- [Task goal]:
Copy out every one of the records below word for word, leaving each line unchanged.

Collected data entries:
= = =
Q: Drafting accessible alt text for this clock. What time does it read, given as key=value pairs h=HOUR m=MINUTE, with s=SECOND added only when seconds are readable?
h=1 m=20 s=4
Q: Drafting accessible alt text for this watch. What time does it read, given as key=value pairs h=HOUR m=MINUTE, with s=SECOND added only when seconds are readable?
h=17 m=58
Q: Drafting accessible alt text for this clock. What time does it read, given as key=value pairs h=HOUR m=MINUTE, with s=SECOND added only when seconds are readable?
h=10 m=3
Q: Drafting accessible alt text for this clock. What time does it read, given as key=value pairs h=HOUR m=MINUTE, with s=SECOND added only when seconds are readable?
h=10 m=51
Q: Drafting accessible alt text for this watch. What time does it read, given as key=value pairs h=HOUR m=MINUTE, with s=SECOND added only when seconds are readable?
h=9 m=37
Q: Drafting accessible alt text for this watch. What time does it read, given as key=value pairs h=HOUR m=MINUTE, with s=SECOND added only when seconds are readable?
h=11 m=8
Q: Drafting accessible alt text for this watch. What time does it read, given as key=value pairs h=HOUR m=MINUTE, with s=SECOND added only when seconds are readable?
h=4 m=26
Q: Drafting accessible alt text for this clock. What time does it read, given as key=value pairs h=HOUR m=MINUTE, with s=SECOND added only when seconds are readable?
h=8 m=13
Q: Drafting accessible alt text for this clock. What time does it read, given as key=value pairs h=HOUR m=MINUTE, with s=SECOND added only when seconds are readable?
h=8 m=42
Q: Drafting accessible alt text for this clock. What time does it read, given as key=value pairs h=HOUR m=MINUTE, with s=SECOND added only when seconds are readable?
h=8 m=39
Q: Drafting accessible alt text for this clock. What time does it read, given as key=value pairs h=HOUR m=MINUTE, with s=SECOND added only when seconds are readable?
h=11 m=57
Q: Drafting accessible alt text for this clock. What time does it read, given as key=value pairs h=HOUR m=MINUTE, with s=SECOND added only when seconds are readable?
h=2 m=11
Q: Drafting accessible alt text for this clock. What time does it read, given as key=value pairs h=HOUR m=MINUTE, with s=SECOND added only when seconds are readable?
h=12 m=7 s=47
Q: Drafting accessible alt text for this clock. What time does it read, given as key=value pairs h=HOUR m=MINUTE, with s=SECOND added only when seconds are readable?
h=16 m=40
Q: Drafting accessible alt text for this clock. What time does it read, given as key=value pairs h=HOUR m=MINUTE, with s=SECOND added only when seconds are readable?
= = =
- [Answer]:
Q: Drafting accessible alt text for this clock. What time does it read, given as key=value pairs h=HOUR m=MINUTE, with s=SECOND added only when seconds are readable?
h=1 m=20 s=4
Q: Drafting accessible alt text for this watch. What time does it read, given as key=value pairs h=HOUR m=MINUTE, with s=SECOND added only when seconds are readable?
h=17 m=58
Q: Drafting accessible alt text for this clock. What time does it read, given as key=value pairs h=HOUR m=MINUTE, with s=SECOND added only when seconds are readable?
h=10 m=3
Q: Drafting accessible alt text for this clock. What time does it read, given as key=value pairs h=HOUR m=MINUTE, with s=SECOND added only when seconds are readable?
h=10 m=51
Q: Drafting accessible alt text for this watch. What time does it read, given as key=value pairs h=HOUR m=MINUTE, with s=SECOND added only when seconds are readable?
h=9 m=37
Q: Drafting accessible alt text for this watch. What time does it read, given as key=value pairs h=HOUR m=MINUTE, with s=SECOND added only when seconds are readable?
h=11 m=8
Q: Drafting accessible alt text for this watch. What time does it read, given as key=value pairs h=HOUR m=MINUTE, with s=SECOND added only when seconds are readable?
h=4 m=26
Q: Drafting accessible alt text for this clock. What time does it read, given as key=value pairs h=HOUR m=MINUTE, with s=SECOND added only when seconds are readable?
h=8 m=13
Q: Drafting accessible alt text for this clock. What time does it read, given as key=value pairs h=HOUR m=MINUTE, with s=SECOND added only when seconds are readable?
h=8 m=42
Q: Drafting accessible alt text for this clock. What time does it read, given as key=value pairs h=HOUR m=MINUTE, with s=SECOND added only when seconds are readable?
h=8 m=39
Q: Drafting accessible alt text for this clock. What time does it read, given as key=value pairs h=HOUR m=MINUTE, with s=SECOND added only when seconds are readable?
h=11 m=57
Q: Drafting accessible alt text for this clock. What time does it read, given as key=value pairs h=HOUR m=MINUTE, with s=SECOND added only when seconds are readable?
h=2 m=11
Q: Drafting accessible alt text for this clock. What time does it read, given as key=value pairs h=HOUR m=MINUTE, with s=SECOND added only when seconds are readable?
h=12 m=7 s=47
Q: Drafting accessible alt text for this clock. What time does it read, given as key=value pairs h=HOUR m=MINUTE, with s=SECOND added only when seconds are readable?
h=16 m=40
Q: Drafting accessible alt text for this clock. What time does it read, given as key=value pairs h=HOUR m=MINUTE, with s=SECOND added only when seconds are readable?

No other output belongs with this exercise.